▸ Görev listesi:
1. Bireysel başvuru metnine göre başvurucu, hangi mahkemelerin kararlarının yetersiz gerekçelere dayandığını ileri sürmüştür?
2. Bireysel başvuru metninde "62. Açıklanan nedenlerle" sözleriyle başlayan paragrafı, temel bilgilerini koruyarak daha kısa biçimde yeniden yazın.
3. Bireysel başvuru metnini kaldığı yerden devam ettirin.

▸ Belge:
◇ ◇ ◇ ◇ ◇
62. Açıklanan nedenlerle, başvurucunun bireysel başvuruya konu ettiği yargılama sürecinin usul kurallarına aykırı olarak yürütüldüğü iddiası yönünden yapılan incelemede, yargılama sürecinde herhangi bir keyfîliğin ya da usul kurallarını ihlal eden eden bir durumun bulunmadığı tespit edilmiştir. Dolayısıyla söz konusu iddia açısından açık ve görünür bir ihlal olmadığı anlaşıldığından, başvurunun bu kısmının açıkça dayanaktan yoksun olması nedeniyle kabul edilemez olduğuna karar verilmesi gerekir.

b. Gerekçeli Karar Hakkının İhlal Edildiğine İlişkin İddia

63. Başvurucu, İlk Derece Mahkemesi ve Yargıtay kararlarının yetersiz gerekçelere dayandığını belirterek gerekçeli karar hakkının ihlal edildiğini ileri sürmüştür.
◇ ◇ ◇ ◇ ◇
▸ Verilen veriler:
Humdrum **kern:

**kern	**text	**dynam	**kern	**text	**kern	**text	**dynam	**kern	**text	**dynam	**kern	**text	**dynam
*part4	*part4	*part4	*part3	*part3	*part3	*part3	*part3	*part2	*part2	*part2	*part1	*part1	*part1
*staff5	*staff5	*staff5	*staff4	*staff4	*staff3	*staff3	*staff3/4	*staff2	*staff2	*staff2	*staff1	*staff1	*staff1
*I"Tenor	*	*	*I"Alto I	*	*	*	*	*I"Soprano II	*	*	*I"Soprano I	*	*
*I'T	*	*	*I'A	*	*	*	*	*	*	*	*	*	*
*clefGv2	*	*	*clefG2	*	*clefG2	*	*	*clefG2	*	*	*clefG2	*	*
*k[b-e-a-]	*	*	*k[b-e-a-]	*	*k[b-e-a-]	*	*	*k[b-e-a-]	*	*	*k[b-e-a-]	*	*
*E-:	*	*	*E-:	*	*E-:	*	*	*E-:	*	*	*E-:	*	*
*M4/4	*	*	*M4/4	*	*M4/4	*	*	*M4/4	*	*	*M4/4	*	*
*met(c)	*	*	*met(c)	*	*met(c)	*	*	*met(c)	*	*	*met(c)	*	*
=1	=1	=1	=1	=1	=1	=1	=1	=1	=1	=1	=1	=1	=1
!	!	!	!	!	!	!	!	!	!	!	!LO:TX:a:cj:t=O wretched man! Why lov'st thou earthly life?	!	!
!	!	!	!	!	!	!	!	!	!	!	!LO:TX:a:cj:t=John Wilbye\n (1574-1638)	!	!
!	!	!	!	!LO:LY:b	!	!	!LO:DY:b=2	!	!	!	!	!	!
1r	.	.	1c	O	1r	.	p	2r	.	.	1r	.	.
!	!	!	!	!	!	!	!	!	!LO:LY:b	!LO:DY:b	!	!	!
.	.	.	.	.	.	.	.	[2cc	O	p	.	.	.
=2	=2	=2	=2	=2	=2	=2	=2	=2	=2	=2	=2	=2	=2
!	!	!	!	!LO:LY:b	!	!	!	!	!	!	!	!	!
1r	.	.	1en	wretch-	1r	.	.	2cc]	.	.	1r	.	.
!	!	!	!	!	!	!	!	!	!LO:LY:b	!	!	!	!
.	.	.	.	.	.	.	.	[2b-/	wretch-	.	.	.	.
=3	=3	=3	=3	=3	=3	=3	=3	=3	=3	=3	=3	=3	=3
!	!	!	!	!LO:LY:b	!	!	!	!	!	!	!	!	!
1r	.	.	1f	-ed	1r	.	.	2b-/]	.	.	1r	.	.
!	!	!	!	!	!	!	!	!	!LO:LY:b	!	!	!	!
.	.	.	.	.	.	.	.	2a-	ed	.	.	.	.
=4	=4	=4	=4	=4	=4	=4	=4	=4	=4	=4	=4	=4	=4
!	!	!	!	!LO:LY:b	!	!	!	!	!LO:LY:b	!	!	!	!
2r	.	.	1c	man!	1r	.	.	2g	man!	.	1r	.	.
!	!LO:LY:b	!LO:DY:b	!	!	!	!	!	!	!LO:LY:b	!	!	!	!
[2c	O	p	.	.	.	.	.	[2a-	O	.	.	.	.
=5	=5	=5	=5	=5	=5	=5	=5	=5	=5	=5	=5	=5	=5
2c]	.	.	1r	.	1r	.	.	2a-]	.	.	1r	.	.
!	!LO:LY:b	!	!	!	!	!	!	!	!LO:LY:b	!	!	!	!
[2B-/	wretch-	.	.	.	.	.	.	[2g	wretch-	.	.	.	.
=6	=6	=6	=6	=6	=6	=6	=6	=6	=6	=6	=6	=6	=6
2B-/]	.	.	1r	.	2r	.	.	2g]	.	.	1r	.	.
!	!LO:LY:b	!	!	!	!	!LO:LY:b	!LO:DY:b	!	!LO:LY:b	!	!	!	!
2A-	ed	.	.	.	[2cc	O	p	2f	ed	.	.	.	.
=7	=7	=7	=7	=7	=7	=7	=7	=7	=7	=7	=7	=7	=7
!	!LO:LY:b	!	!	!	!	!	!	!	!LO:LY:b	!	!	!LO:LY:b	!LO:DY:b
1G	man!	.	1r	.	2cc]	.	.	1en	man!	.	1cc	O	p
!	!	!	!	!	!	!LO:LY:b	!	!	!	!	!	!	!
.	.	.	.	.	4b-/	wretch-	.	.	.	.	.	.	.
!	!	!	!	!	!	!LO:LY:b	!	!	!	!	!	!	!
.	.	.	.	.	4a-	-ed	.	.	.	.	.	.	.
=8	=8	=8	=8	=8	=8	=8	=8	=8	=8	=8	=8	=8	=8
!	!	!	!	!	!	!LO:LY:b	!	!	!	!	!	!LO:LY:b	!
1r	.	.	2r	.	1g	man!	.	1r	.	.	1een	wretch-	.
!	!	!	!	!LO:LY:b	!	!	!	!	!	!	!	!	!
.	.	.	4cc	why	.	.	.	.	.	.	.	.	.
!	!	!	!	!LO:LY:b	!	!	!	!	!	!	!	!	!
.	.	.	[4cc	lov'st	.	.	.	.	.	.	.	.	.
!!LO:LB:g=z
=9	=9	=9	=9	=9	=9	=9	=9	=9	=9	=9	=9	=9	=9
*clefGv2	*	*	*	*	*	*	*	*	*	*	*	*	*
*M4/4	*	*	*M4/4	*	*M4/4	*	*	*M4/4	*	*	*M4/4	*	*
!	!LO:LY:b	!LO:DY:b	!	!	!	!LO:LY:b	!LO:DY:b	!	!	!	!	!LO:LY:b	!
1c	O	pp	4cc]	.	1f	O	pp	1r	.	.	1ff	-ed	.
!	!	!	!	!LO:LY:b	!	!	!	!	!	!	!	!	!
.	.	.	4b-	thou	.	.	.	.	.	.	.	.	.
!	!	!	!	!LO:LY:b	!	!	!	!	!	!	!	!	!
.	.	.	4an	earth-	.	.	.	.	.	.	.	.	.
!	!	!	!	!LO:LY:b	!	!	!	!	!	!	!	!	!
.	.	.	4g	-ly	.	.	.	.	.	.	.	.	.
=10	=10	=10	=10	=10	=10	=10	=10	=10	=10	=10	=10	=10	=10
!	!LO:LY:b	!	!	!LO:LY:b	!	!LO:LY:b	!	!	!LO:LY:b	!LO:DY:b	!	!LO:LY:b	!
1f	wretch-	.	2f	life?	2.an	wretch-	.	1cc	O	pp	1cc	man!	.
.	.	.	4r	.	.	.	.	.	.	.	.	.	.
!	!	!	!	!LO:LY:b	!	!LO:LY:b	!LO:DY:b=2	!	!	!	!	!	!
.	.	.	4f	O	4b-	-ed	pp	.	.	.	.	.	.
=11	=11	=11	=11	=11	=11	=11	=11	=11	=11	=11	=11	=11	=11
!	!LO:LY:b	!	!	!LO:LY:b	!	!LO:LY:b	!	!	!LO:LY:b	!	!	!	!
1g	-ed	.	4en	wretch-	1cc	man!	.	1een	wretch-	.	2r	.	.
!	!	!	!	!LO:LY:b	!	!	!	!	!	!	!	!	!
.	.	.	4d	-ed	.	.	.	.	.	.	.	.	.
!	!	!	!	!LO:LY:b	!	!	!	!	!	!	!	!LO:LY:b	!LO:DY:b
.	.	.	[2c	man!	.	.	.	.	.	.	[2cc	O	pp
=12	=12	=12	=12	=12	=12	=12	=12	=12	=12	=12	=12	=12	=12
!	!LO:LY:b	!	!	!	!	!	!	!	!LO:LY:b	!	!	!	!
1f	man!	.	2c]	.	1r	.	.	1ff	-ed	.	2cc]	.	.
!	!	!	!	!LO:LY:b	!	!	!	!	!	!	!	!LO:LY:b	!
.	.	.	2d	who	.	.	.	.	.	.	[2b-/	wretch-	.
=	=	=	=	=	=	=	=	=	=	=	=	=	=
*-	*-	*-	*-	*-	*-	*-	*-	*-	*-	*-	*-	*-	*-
◇ ◇ ◇ ◇ ◇
▸ Görevlere göre yanıtlar:
1. İlk Derece Mahkemesi ve Yargıtay kararlarının.

2. Yargılama sürecinin usul kurallarına aykırı yürütüldüğü iddiası incelenmiş ve süreçte ne keyfîlik ne de usul kurallarını ihlal eden bir durum bulunmuştur. Açık ve görünür bir ihlal olmadığından başvurunun bu kısmı, açıkça dayanaktan yoksun olduğu için kabul edilemez sayılmalıdır.

3.
64. Anayasa'nın 141. maddesinin üçüncü fıkrası şöyledir:

 "Bütün mahkemelerin her türlü kararları gerekçeli olarak yazılır."

65. Anayasa'nın 36. maddesinin birinci fıkrasında, herkesin yargı organlarına davacı ve davalı olarak başvurabilme ve bunun doğal sonucu olarak da iddia, savunma ve adil yargılanma hakkı güvence altına alınmıştır. Maddeyle güvence altına alınan hak arama özgürlüğü, kendisi bir temel hak niteliği taşımasının ötesinde diğer temel hak ve özgürlüklerden gereken şekilde yararlanılmasını ve bunların korunmasını sağlayan en etkili güvencelerden birisidir. Bu bağlamda Anayasa'nın, bütün mahkemelerin her türlü kararlarının gerekçeli olarak yazılmasını ifade eden 141. maddesinin de hak arama hürriyetinin kapsamının belirlenmesinde gözetilmesi gerektiği açıktır (Vedat Benli, B. No: 2013/307, 16/5/2013, § 30).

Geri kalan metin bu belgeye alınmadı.